Look through the data below. Pick out the lines holding the string "down".

DATA TO PROCESS below:

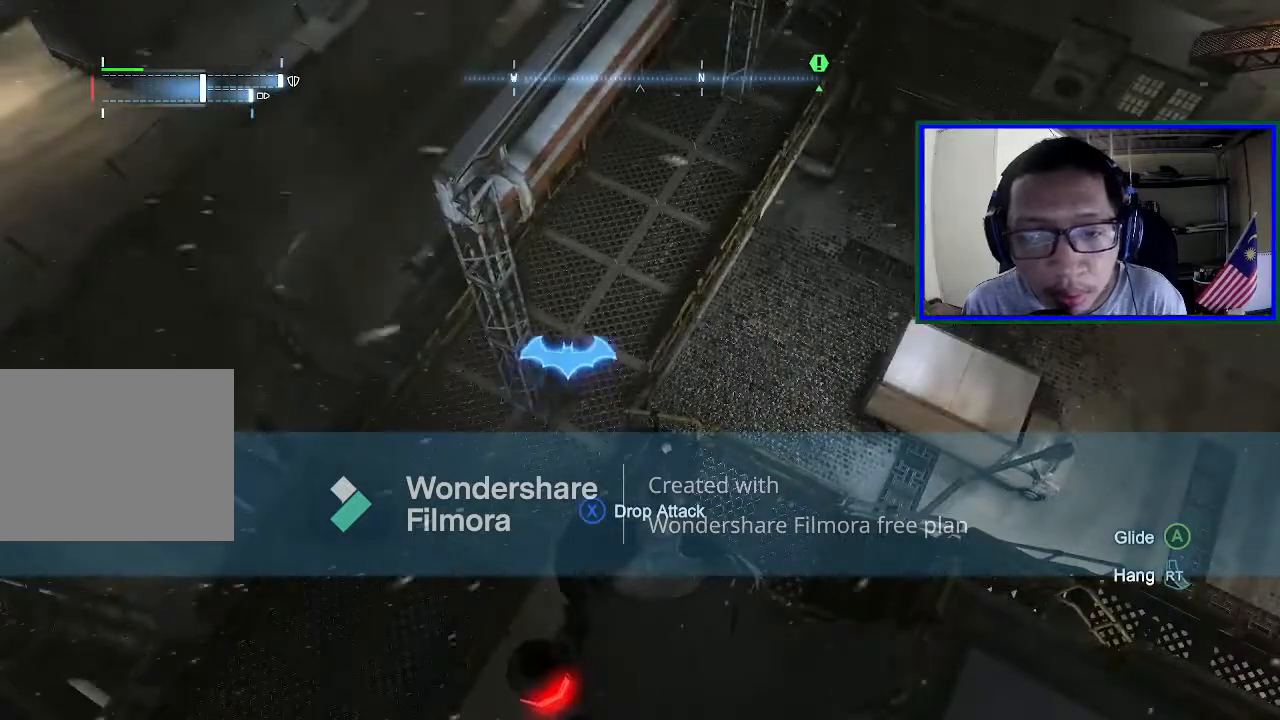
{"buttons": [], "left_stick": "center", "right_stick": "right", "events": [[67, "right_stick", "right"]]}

End of DATA TO PROCESS.
DATA TO PROCESS below:

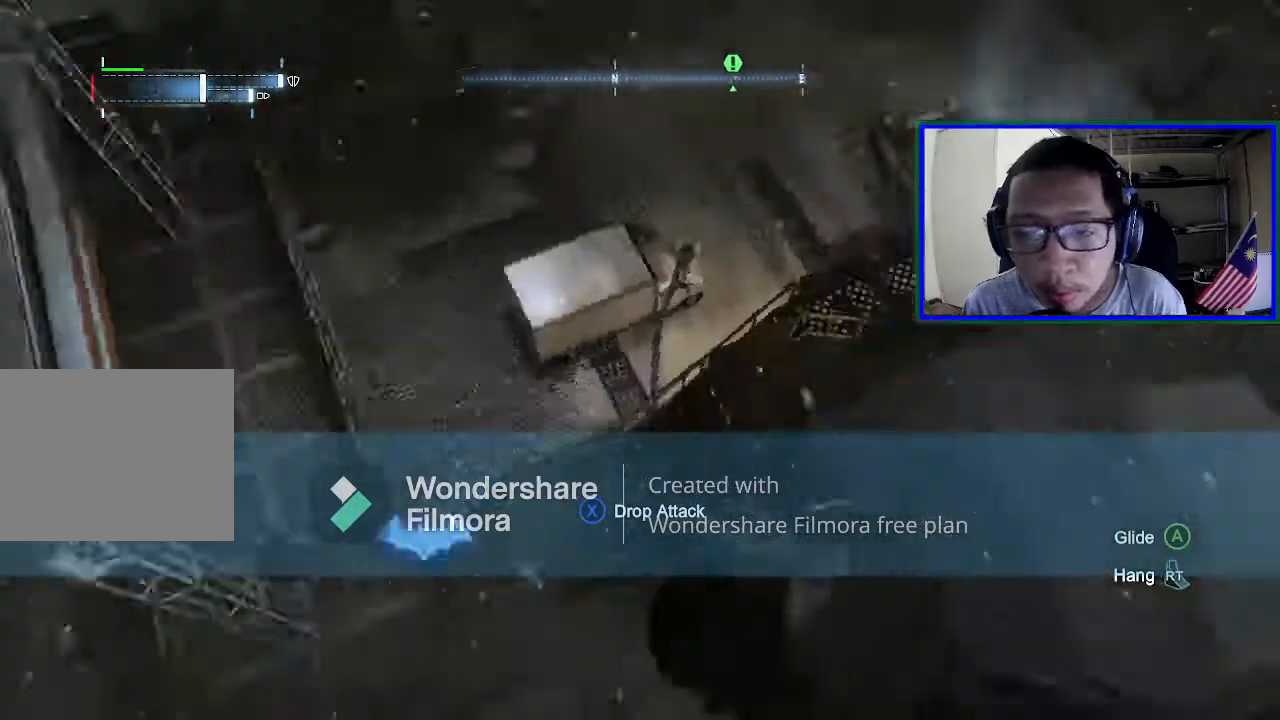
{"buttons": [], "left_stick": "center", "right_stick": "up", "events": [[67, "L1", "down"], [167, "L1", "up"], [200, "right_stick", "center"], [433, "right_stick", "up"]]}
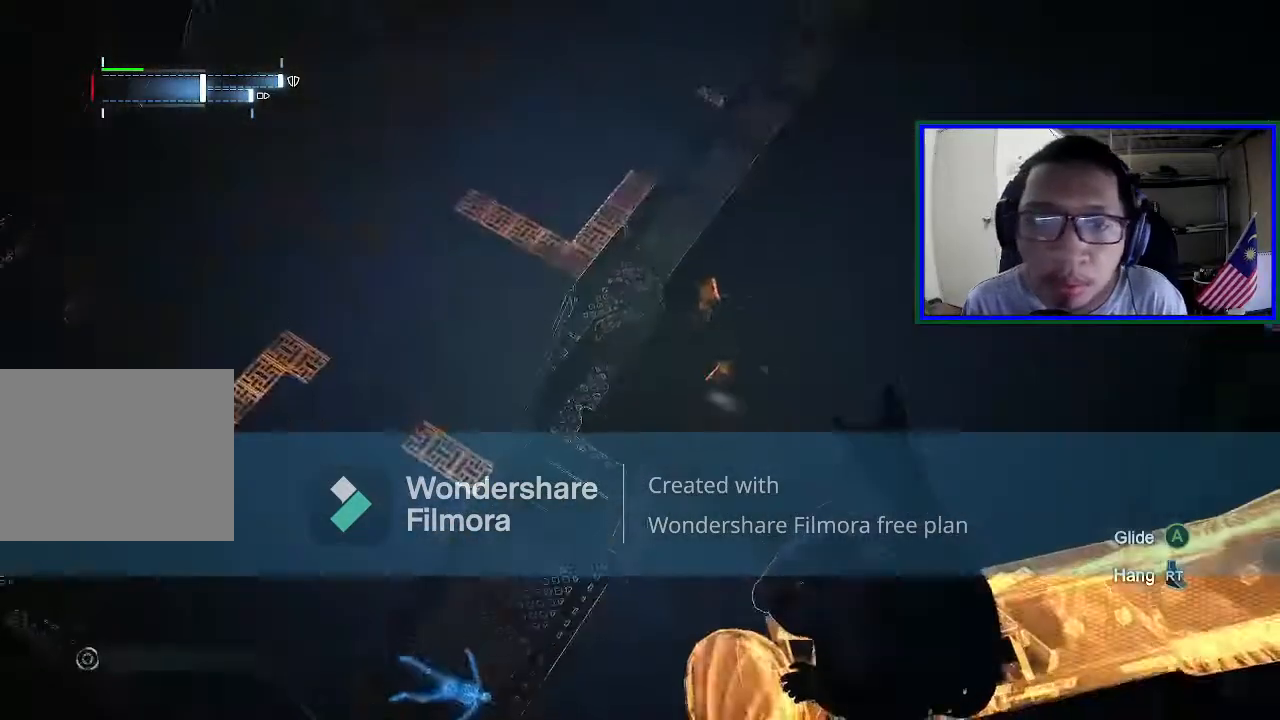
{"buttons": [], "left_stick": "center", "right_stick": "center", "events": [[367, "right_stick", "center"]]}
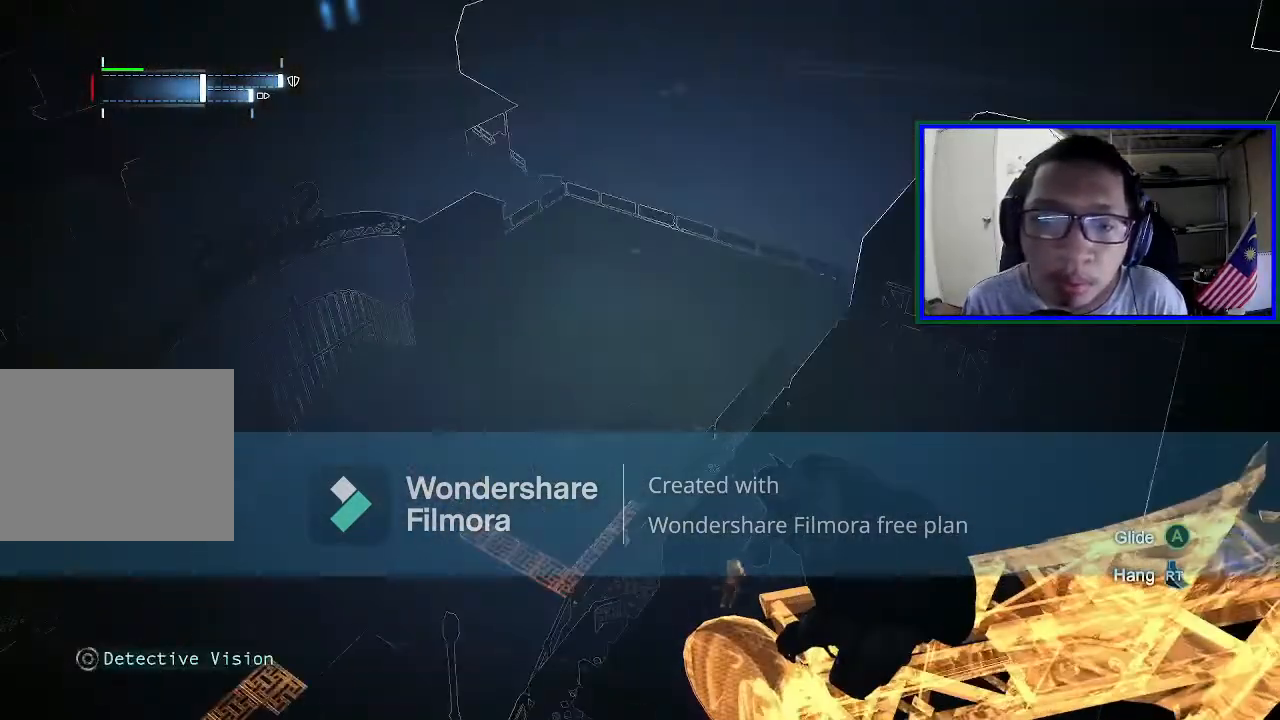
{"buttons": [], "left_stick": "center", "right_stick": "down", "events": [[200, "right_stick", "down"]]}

End of DATA TO PROCESS.

WRITTEN SOLUTION:
{"buttons": [], "left_stick": "center", "right_stick": "up", "events": [[67, "L1", "down"], [167, "L1", "up"], [200, "right_stick", "center"], [433, "right_stick", "up"]]}
{"buttons": [], "left_stick": "center", "right_stick": "down", "events": [[200, "right_stick", "down"]]}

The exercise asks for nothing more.